**Task objective**
Reproduce the lines from the start of the records through the line containing "gần như bằng 0 (< 0.05 mm)", renaming every "注目度" as "話題度" and leaving everything else unchanged.

(Extracted records)
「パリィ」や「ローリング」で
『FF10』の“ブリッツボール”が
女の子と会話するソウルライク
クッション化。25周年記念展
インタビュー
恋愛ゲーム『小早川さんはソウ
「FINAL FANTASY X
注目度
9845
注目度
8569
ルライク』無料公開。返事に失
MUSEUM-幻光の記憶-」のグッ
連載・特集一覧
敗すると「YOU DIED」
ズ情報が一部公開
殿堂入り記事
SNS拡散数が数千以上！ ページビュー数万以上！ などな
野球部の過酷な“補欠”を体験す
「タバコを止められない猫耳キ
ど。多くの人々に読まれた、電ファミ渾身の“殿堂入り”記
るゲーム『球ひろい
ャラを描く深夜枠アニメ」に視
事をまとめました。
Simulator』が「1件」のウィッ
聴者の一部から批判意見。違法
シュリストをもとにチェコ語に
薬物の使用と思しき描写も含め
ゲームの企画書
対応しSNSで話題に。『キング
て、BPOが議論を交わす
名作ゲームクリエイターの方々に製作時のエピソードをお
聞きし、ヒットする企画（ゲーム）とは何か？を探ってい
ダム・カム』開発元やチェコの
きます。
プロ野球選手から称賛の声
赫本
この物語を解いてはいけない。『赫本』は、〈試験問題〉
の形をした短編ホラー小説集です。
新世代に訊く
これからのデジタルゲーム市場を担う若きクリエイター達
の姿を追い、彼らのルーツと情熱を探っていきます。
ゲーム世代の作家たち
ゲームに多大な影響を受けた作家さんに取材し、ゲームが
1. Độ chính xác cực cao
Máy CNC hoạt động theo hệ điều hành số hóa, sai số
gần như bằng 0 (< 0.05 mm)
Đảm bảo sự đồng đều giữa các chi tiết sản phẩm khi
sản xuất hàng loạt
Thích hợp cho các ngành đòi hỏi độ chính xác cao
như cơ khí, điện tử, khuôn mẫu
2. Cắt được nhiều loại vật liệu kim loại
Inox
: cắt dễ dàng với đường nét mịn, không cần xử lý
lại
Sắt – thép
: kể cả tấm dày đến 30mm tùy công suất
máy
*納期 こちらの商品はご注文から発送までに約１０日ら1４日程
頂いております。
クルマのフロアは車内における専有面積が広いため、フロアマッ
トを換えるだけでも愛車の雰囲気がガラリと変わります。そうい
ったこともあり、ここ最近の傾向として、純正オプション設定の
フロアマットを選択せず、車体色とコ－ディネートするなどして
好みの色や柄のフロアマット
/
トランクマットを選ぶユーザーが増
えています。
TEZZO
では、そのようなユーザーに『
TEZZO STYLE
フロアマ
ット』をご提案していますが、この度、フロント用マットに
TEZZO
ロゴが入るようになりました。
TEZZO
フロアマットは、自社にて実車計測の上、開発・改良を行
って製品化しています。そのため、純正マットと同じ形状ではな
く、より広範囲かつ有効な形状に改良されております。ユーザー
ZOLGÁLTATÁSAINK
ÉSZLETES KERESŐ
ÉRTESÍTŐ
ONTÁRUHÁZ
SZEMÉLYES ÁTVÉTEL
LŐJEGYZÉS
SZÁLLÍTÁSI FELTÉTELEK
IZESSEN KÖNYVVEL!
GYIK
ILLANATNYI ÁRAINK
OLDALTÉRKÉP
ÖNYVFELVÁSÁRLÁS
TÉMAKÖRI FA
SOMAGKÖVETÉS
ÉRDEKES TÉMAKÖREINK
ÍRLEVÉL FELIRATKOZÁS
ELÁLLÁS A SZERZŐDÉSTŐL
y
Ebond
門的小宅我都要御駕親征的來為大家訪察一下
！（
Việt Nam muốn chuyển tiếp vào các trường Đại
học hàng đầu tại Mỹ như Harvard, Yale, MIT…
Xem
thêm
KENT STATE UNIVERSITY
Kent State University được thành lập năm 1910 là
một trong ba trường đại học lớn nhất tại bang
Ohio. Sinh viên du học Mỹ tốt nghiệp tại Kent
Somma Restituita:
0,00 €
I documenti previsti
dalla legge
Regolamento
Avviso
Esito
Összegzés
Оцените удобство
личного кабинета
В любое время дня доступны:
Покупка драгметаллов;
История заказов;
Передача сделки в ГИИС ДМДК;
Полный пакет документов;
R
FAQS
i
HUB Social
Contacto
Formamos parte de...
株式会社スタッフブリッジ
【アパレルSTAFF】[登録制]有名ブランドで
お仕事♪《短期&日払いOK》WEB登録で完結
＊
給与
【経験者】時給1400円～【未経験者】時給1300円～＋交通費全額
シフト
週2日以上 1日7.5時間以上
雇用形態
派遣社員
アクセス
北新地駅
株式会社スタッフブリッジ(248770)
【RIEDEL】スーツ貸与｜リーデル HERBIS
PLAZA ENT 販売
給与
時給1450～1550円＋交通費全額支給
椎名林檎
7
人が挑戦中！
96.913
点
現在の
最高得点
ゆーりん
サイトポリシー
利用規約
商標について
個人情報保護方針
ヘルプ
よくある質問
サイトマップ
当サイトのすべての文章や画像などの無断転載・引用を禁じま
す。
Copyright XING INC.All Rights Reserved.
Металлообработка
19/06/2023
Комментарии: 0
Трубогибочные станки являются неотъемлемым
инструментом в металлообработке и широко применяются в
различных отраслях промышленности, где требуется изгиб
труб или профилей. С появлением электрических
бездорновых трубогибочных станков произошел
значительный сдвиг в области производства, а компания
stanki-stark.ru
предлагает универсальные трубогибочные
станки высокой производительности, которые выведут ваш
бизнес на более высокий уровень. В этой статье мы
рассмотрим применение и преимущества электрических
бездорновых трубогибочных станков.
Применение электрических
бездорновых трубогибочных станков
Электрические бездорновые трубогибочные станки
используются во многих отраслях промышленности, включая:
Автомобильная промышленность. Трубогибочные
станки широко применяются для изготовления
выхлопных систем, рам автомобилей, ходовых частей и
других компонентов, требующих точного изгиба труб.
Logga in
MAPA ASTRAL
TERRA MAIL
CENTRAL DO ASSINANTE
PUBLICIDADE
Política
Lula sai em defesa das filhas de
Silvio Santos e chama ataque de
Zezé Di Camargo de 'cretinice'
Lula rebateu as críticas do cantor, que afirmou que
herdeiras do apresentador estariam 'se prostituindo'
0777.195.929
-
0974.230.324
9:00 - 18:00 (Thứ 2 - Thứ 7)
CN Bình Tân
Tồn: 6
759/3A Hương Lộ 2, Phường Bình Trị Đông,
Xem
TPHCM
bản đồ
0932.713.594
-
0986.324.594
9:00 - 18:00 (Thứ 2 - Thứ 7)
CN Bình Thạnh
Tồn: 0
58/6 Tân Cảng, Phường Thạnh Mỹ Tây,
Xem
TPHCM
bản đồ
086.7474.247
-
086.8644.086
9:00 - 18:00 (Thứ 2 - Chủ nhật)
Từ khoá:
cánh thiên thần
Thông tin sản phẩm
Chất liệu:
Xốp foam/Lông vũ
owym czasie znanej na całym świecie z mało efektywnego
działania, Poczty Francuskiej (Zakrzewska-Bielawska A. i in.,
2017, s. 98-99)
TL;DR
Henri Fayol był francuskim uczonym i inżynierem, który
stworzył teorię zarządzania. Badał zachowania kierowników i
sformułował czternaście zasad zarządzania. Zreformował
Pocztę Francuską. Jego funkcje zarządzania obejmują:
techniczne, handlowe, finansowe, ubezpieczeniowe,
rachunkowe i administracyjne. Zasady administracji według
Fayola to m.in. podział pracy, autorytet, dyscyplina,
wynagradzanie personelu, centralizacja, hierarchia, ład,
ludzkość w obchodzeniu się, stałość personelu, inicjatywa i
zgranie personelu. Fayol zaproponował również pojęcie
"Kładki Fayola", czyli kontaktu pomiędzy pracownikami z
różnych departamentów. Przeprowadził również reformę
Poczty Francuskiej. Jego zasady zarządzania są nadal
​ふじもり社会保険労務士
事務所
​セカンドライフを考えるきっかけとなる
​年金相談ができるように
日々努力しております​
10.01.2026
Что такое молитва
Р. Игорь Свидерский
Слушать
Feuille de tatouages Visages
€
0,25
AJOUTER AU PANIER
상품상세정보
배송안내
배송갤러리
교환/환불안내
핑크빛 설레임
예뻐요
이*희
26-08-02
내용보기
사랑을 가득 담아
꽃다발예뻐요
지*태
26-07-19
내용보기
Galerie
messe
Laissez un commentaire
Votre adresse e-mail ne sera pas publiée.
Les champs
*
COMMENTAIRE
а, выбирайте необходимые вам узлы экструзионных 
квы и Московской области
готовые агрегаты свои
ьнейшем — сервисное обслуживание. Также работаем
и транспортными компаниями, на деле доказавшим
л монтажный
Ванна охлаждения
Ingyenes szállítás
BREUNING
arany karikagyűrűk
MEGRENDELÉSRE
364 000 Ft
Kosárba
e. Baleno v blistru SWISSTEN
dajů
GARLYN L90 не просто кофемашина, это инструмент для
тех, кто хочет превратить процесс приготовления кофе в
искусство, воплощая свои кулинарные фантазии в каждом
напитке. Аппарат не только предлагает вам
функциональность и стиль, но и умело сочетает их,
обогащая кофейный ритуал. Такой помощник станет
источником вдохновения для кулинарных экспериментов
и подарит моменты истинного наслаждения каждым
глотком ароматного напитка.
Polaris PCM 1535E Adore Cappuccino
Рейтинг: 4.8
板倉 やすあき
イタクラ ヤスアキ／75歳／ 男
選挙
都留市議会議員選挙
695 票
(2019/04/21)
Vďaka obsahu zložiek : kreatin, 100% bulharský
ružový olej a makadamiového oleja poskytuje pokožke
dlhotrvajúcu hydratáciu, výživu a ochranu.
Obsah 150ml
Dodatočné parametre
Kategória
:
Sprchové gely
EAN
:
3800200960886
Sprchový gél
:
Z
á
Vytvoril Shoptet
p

**Exercise result**
「パリィ」や「ローリング」で
『FF10』の“ブリッツボール”が
女の子と会話するソウルライク
クッション化。25周年記念展
インタビュー
恋愛ゲーム『小早川さんはソウ
「FINAL FANTASY X
話題度
9845
話題度
8569
ルライク』無料公開。返事に失
MUSEUM-幻光の記憶-」のグッ
連載・特集一覧
敗すると「YOU DIED」
ズ情報が一部公開
殿堂入り記事
SNS拡散数が数千以上！ ページビュー数万以上！ などな
野球部の過酷な“補欠”を体験す
「タバコを止められない猫耳キ
ど。多くの人々に読まれた、電ファミ渾身の“殿堂入り”記
るゲーム『球ひろい
ャラを描く深夜枠アニメ」に視
事をまとめました。
Simulator』が「1件」のウィッ
聴者の一部から批判意見。違法
シュリストをもとにチェコ語に
薬物の使用と思しき描写も含め
ゲームの企画書
対応しSNSで話題に。『キング
て、BPOが議論を交わす
名作ゲームクリエイターの方々に製作時のエピソードをお
聞きし、ヒットする企画（ゲーム）とは何か？を探ってい
ダム・カム』開発元やチェコの
きます。
プロ野球選手から称賛の声
赫本
この物語を解いてはいけない。『赫本』は、〈試験問題〉
の形をした短編ホラー小説集です。
新世代に訊く
これからのデジタルゲーム市場を担う若きクリエイター達
の姿を追い、彼らのルーツと情熱を探っていきます。
ゲーム世代の作家たち
ゲームに多大な影響を受けた作家さんに取材し、ゲームが
1. Độ chính xác cực cao
Máy CNC hoạt động theo hệ điều hành số hóa, sai số
gần như bằng 0 (< 0.05 mm)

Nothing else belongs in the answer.